_Problem statement_
If a line in the data below holds the word "GARY", copy it.

_Exercise inputs_
*** Begin section ***

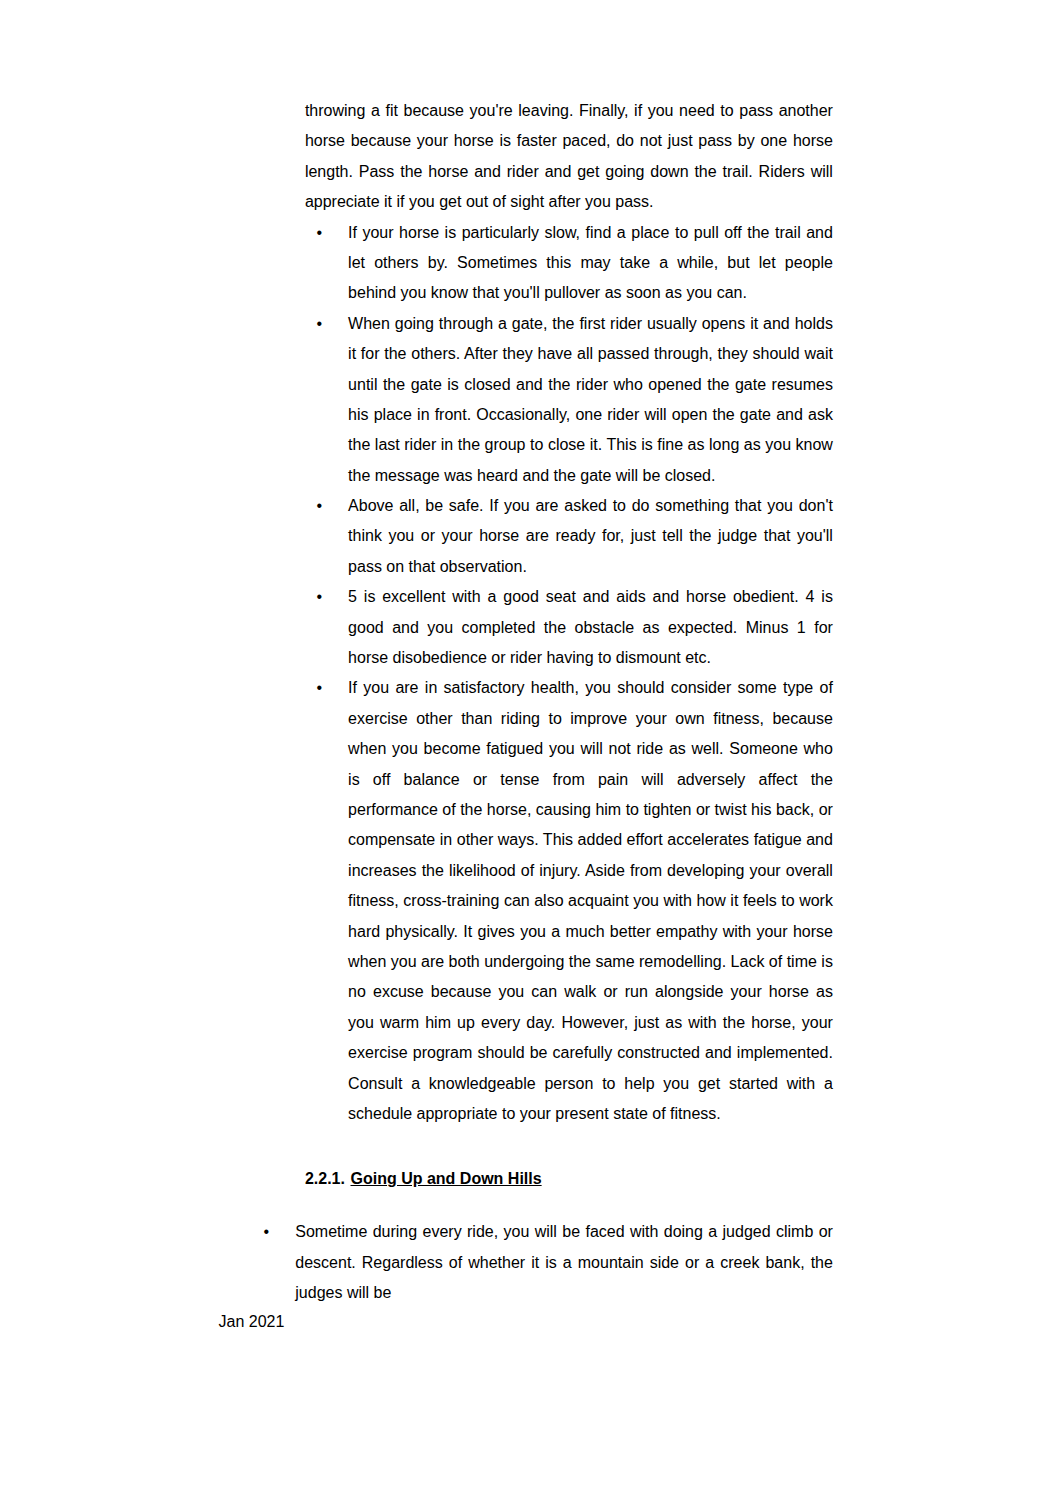throwing a fit because you're leaving. Finally, if you need to pass another horse because your horse is faster paced, do not just pass by one horse length. Pass the horse and rider and get going down the trail. Riders will appreciate it if you get out of sight after you pass.
If your horse is particularly slow, find a place to pull off the trail and let others by. Sometimes this may take a while, but let people behind you know that you'll pullover as soon as you can.
When going through a gate, the first rider usually opens it and holds it for the others. After they have all passed through, they should wait until the gate is closed and the rider who opened the gate resumes his place in front. Occasionally, one rider will open the gate and ask the last rider in the group to close it. This is fine as long as you know the message was heard and the gate will be closed.
Above all, be safe. If you are asked to do something that you don't think you or your horse are ready for, just tell the judge that you'll pass on that observation.
5 is excellent with a good seat and aids and horse obedient. 4 is good and you completed the obstacle as expected. Minus 1 for horse disobedience or rider having to dismount etc.
If you are in satisfactory health, you should consider some type of exercise other than riding to improve your own fitness, because when you become fatigued you will not ride as well. Someone who is off balance or tense from pain will adversely affect the performance of the horse, causing him to tighten or twist his back, or compensate in other ways. This added effort accelerates fatigue and increases the likelihood of injury. Aside from developing your overall fitness, cross-training can also acquaint you with how it feels to work hard physically. It gives you a much better empathy with your horse when you are both undergoing the same remodelling. Lack of time is no excuse because you can walk or run alongside your horse as you warm him up every day. However, just as with the horse, your exercise program should be carefully constructed and implemented. Consult a knowledgeable person to help you get started with a schedule appropriate to your present state of fitness.
2.2.1. Going Up and Down Hills
Sometime during every ride, you will be faced with doing a judged climb or descent. Regardless of whether it is a mountain side or a creek bank, the judges will be
Jan 2021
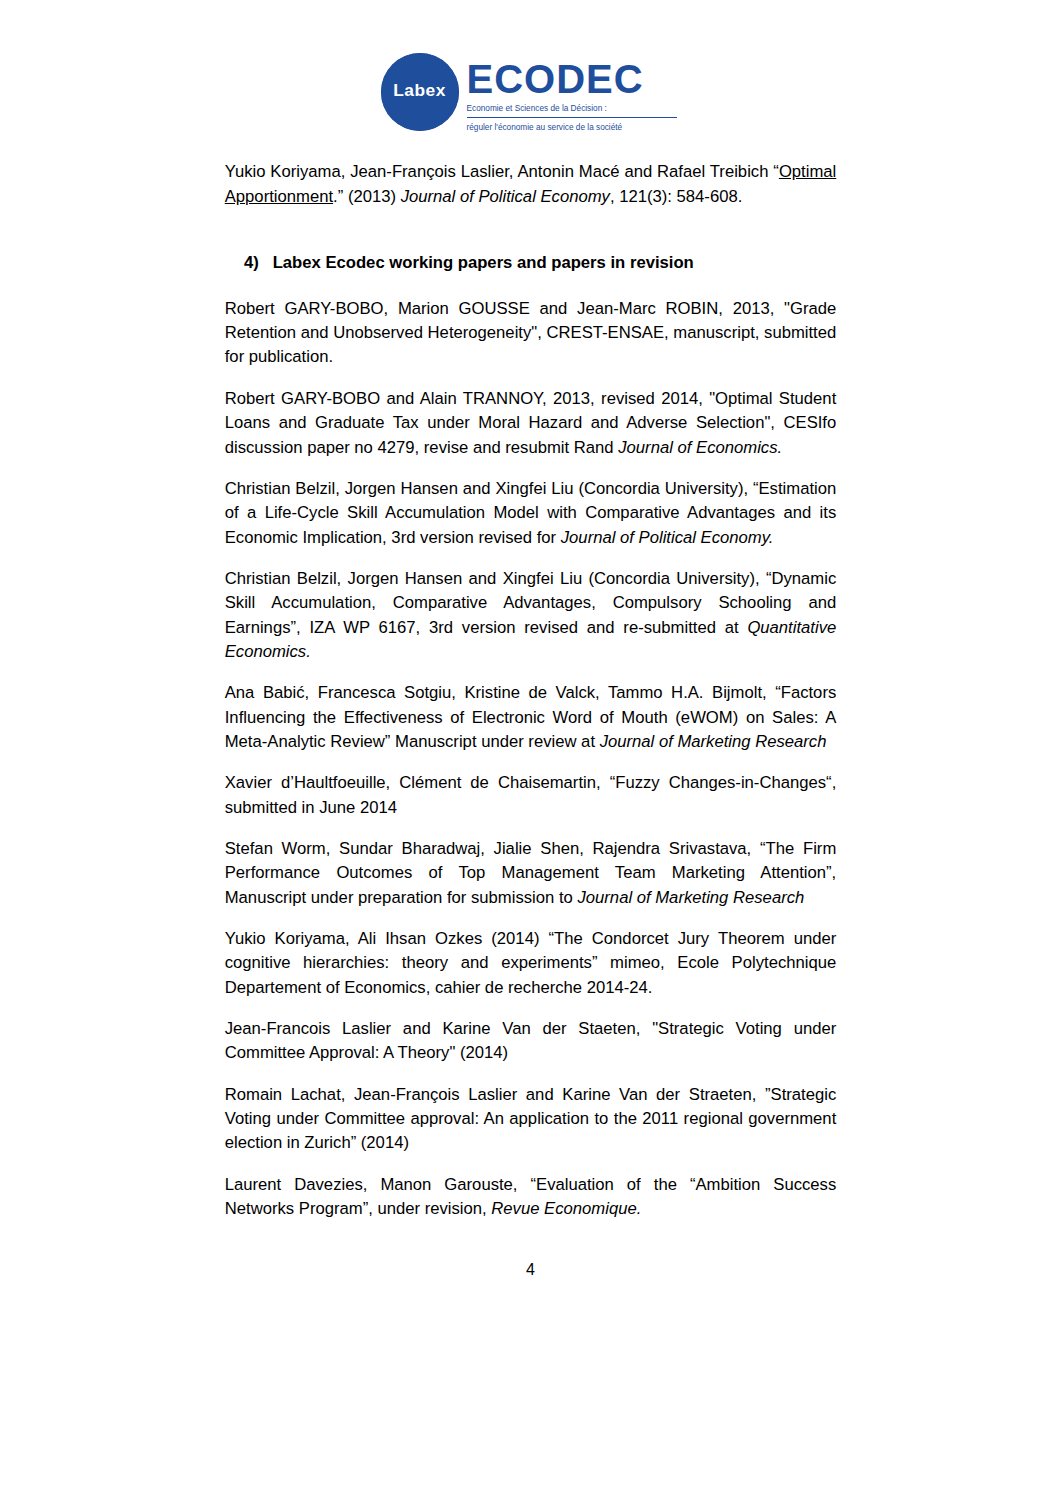Labex
ECODEC
Economie et Sciences de la Décision :
réguler l'économie au service de la société
Yukio Koriyama, Jean-François Laslier, Antonin Macé and Rafael Treibich “Optimal Apportionment.” (2013) Journal of Political Economy, 121(3): 584-608.
4) Labex Ecodec working papers and papers in revision
Robert GARY-BOBO, Marion GOUSSE and Jean-Marc ROBIN, 2013, "Grade Retention and Unobserved Heterogeneity", CREST-ENSAE, manuscript, submitted for publication.
Robert GARY-BOBO and Alain TRANNOY, 2013, revised 2014, "Optimal Student Loans and Graduate Tax under Moral Hazard and Adverse Selection", CESIfo discussion paper no 4279, revise and resubmit Rand Journal of Economics.
Christian Belzil, Jorgen Hansen and Xingfei Liu (Concordia University), “Estimation of a Life-Cycle Skill Accumulation Model with Comparative Advantages and its Economic Implication, 3rd version revised for Journal of Political Economy.
Christian Belzil, Jorgen Hansen and Xingfei Liu (Concordia University), “Dynamic Skill Accumulation, Comparative Advantages, Compulsory Schooling and Earnings”, IZA WP 6167, 3rd version revised and re-submitted at Quantitative Economics.
Ana Babić, Francesca Sotgiu, Kristine de Valck, Tammo H.A. Bijmolt, “Factors Influencing the Effectiveness of Electronic Word of Mouth (eWOM) on Sales: A Meta-Analytic Review” Manuscript under review at Journal of Marketing Research
Xavier d’Haultfoeuille, Clément de Chaisemartin, “Fuzzy Changes-in-Changes“, submitted in June 2014
Stefan Worm, Sundar Bharadwaj, Jialie Shen, Rajendra Srivastava, “The Firm Performance Outcomes of Top Management Team Marketing Attention”, Manuscript under preparation for submission to Journal of Marketing Research
Yukio Koriyama, Ali Ihsan Ozkes (2014) “The Condorcet Jury Theorem under cognitive hierarchies: theory and experiments” mimeo, Ecole Polytechnique Departement of Economics, cahier de recherche 2014-24.
Jean-Francois Laslier and Karine Van der Staeten, "Strategic Voting under Committee Approval: A Theory" (2014)
Romain Lachat, Jean-François Laslier and Karine Van der Straeten, ”Strategic Voting under Committee approval: An application to the 2011 regional government election in Zurich” (2014)
Laurent Davezies, Manon Garouste, “Evaluation of the “Ambition Success Networks Program”, under revision, Revue Economique.
4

*** End section ***

_Solution below_
Robert GARY-BOBO, Marion GOUSSE and Jean-Marc ROBIN, 2013, "Grade Retention and Unobserved Heterogeneity", CREST-ENSAE, manuscript, submitted for publication.
Robert GARY-BOBO and Alain TRANNOY, 2013, revised 2014, "Optimal Student Loans and Graduate Tax under Moral Hazard and Adverse Selection", CESIfo discussion paper no 4279, revise and resubmit Rand Journal of Economics.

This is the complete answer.